---------- Records ----------

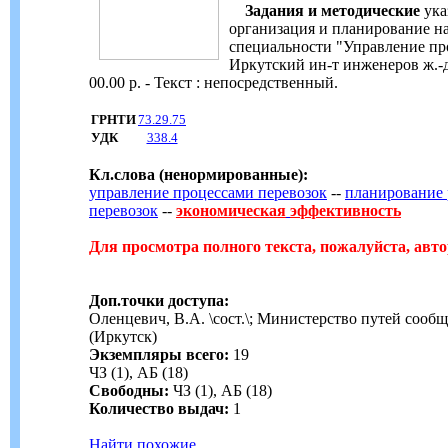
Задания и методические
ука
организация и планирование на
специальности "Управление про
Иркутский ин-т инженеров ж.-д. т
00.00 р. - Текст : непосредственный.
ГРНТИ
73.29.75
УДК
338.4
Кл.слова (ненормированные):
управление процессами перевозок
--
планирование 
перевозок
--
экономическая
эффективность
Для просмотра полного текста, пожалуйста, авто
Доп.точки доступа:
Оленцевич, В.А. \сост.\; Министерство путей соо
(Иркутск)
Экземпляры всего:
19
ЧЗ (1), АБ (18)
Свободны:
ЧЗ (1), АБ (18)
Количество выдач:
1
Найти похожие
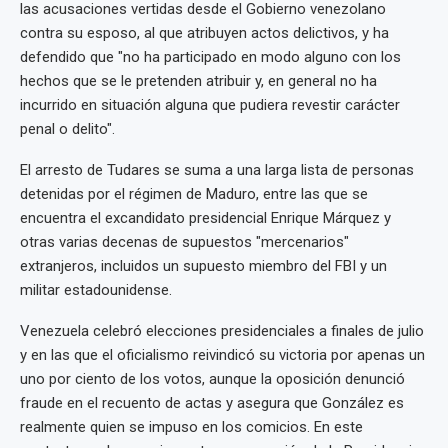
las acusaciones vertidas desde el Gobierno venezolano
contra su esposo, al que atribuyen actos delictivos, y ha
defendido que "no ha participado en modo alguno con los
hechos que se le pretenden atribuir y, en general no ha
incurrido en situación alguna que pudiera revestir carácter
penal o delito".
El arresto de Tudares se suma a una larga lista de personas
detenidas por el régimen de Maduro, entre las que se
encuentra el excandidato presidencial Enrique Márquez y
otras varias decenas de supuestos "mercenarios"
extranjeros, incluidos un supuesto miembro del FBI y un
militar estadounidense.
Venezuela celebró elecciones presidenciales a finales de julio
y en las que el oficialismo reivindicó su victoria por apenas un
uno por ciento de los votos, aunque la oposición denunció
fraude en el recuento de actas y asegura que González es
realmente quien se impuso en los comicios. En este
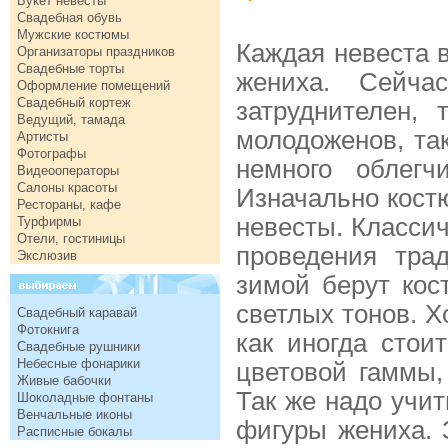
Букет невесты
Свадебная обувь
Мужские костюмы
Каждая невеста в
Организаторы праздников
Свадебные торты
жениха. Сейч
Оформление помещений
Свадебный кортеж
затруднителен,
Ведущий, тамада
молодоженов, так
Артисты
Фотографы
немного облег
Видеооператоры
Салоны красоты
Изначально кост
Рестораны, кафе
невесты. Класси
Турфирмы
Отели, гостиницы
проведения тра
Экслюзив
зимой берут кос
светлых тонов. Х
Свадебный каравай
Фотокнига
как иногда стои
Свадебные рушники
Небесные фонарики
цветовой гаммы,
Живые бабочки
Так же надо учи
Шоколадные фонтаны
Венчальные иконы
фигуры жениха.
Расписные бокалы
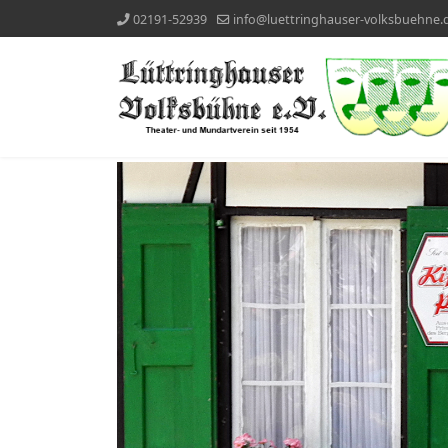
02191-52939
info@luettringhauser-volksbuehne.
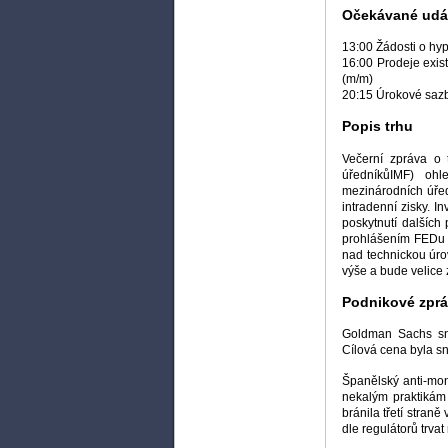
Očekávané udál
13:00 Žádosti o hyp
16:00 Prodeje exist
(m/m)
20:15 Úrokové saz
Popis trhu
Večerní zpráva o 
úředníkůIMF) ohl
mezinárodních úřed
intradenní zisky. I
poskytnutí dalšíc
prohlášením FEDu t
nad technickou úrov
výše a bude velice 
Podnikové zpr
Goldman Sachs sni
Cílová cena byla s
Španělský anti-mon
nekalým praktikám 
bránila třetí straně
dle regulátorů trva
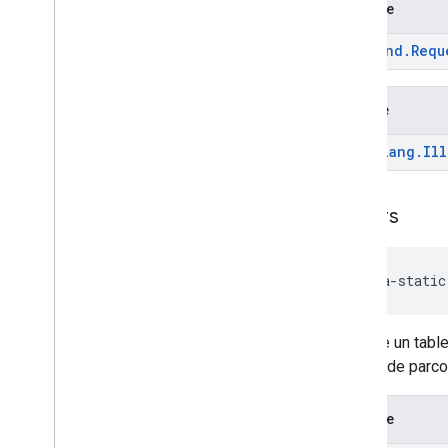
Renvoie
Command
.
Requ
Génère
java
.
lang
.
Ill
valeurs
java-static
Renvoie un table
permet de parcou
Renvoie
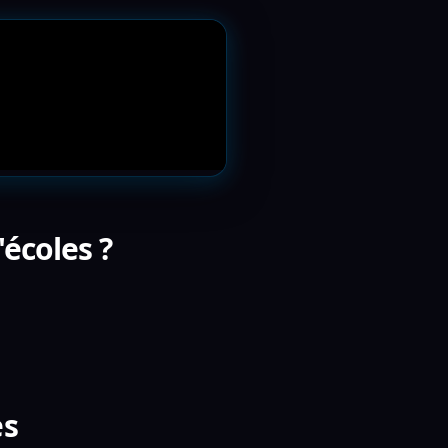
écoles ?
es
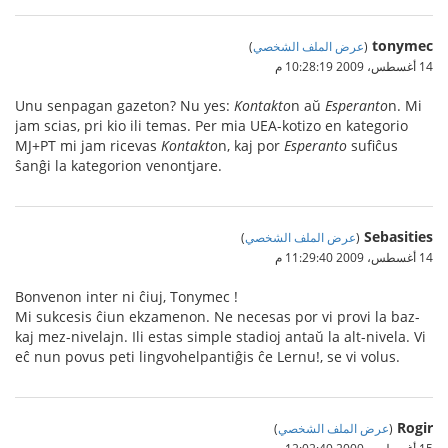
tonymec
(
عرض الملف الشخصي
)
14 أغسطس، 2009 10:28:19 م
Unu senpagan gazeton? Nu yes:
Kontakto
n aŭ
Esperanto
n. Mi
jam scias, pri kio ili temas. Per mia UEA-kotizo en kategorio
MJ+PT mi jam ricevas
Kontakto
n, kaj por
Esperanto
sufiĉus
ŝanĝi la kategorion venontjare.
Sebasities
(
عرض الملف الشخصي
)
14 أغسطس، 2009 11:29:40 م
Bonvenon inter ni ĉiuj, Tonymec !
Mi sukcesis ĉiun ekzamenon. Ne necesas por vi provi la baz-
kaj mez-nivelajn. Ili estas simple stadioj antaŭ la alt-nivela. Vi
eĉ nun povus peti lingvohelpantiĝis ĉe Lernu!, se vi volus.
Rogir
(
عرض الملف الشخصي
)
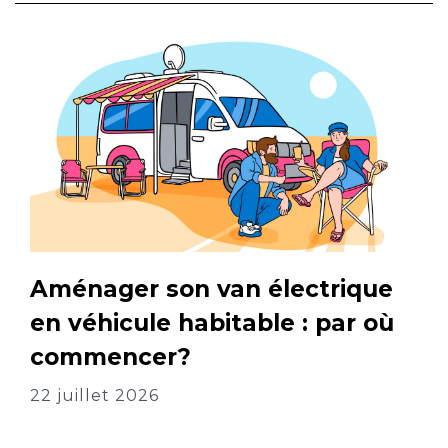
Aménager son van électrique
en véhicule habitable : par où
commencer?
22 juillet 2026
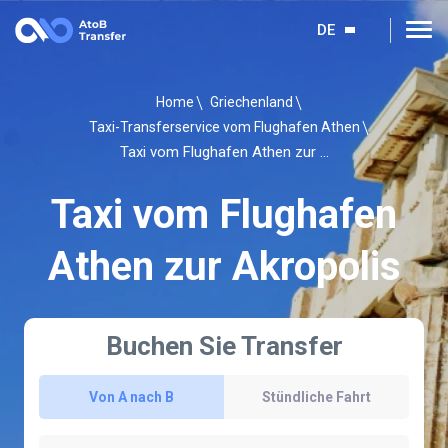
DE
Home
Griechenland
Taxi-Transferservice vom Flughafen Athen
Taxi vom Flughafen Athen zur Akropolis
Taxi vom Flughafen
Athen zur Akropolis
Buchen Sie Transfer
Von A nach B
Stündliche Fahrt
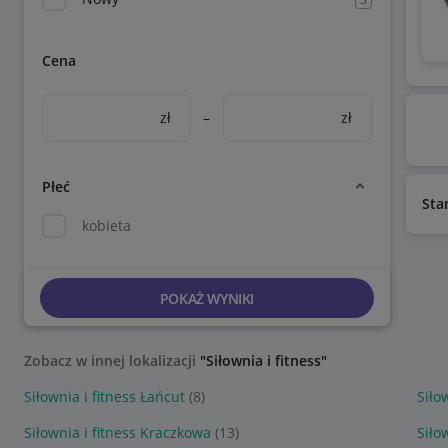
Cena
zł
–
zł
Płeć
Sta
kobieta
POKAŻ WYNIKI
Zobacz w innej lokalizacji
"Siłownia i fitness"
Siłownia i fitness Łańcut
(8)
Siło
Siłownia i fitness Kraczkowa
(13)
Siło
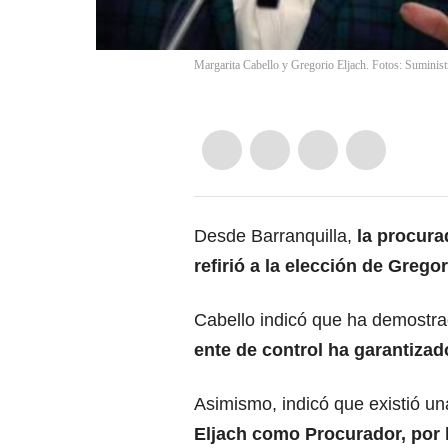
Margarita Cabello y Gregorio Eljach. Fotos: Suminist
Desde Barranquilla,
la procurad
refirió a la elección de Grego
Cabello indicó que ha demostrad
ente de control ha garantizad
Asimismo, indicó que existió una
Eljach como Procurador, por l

----------

◆ **Task prompt**
Copy word for word the lines of the records above from the one with "mezinárodních úřed" up to and including the one with "jam scias, pri". Skip the pictures.

◆ **Response to the exercise**
mezinárodních úřed
intradenní zisky. I
poskytnutí dalšíc
prohlášením FEDu t
nad technickou úrov
výše a bude velice 
Podnikové zpr
Goldman Sachs sni
Cílová cena byla s
Španělský anti-mon
nekalým praktikám 
bránila třetí straně
dle regulátorů trva
Renvoie
Command
.
Requ
Génère
java
.
lang
.
Ill
valeurs
java-static
Renvoie un table
permet de parcou
Renvoie
écoles ?
es
tonymec
(
عرض الملف الشخصي
)
14 أغسطس، 2009 10:28:19 م
Unu senpagan gazeton? Nu yes:
Kontakto
n aŭ
Esperanto
n. Mi
jam scias, pri kio ili temas. Per mia UEA-kotizo en kategorio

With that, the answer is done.